A quartet renowned in Classical repertoire ventures into the 20th century

Casals Quartet: Shostakovich

The Strad Issue: February 2025

Description: A quartet renowned in Classical repertoire ventures into the 20th century

Musicians: Casals Quartet

Works: Shostakovich: String Quartets vol.1: nos.1–5

Catalogue number: HARMONIA MUNDI HMM90273132 (2 CDs)

Turning first to No.3, as one of the pivotal works in Shostakovich’s entire output, I was initially nonplussed. The Casals Quartet carries elegant stratagems of Classicism – pure tone, light bows, a knowing wink at modulations, gently inflected cadences – to a ne plus ultra, as though its players had sat down to perform one of the Haydn op.20 quartets without the music, and decided to make it up as they went along.

Shostakovich would surely have approved, as a composer who took as much delight as Haydn in wrong-footing and even deceiving his listeners. In any case, the plan unfolds, movement by movement, as a dismantling of the Classical quartet tradition. The Casals takes the second-movement trio as though walking down a dead end, followed by a scherzo like a brawl in a dark alley. The form and fugal writing of the finale hold no defined shape, like a silken mask or trap.

Circling outwards from the Third, surprises await the wary and unwary alike. The joke would soon wear thin if the musicians addressed everything else in the same spirit of two-faced playfulness. Instead, the folksy accents of the Second stress its affinity with Bartók. The Andantino of no.4 rises to a point of intensity all the more effective for its singularity as an expressive peak. The third movement is rapid in the manner of the Borodin Quartet but much less blatant, more nervous and unreadable, like most photographs of the composer’s face.
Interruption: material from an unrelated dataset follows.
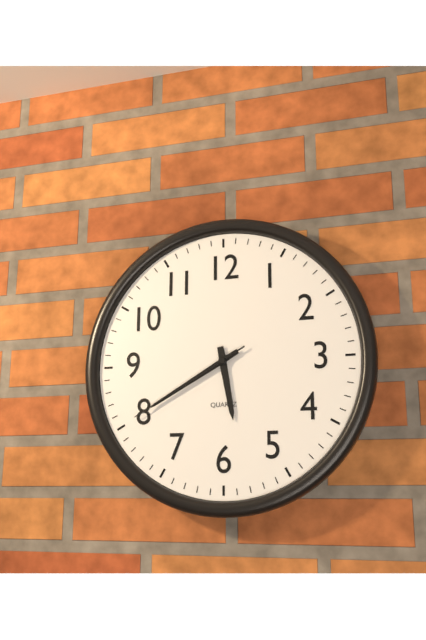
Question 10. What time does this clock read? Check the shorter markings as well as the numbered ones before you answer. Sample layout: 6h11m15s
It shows 5h40m40s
A fairly close studio acoustic serves to underline the Casals’s engagement with this music in the context of the quartet tradition, more than gnomic points of musical autobiography.

Booklet notes by Elizabeth Wilson bestow a seal of authority on what could become the Shostakovich cycle of and for our time. If you know these quartets, you may find yourself wondering as you listen to the Casals, whatever will happen next? And if you don’t, then what are you waiting for?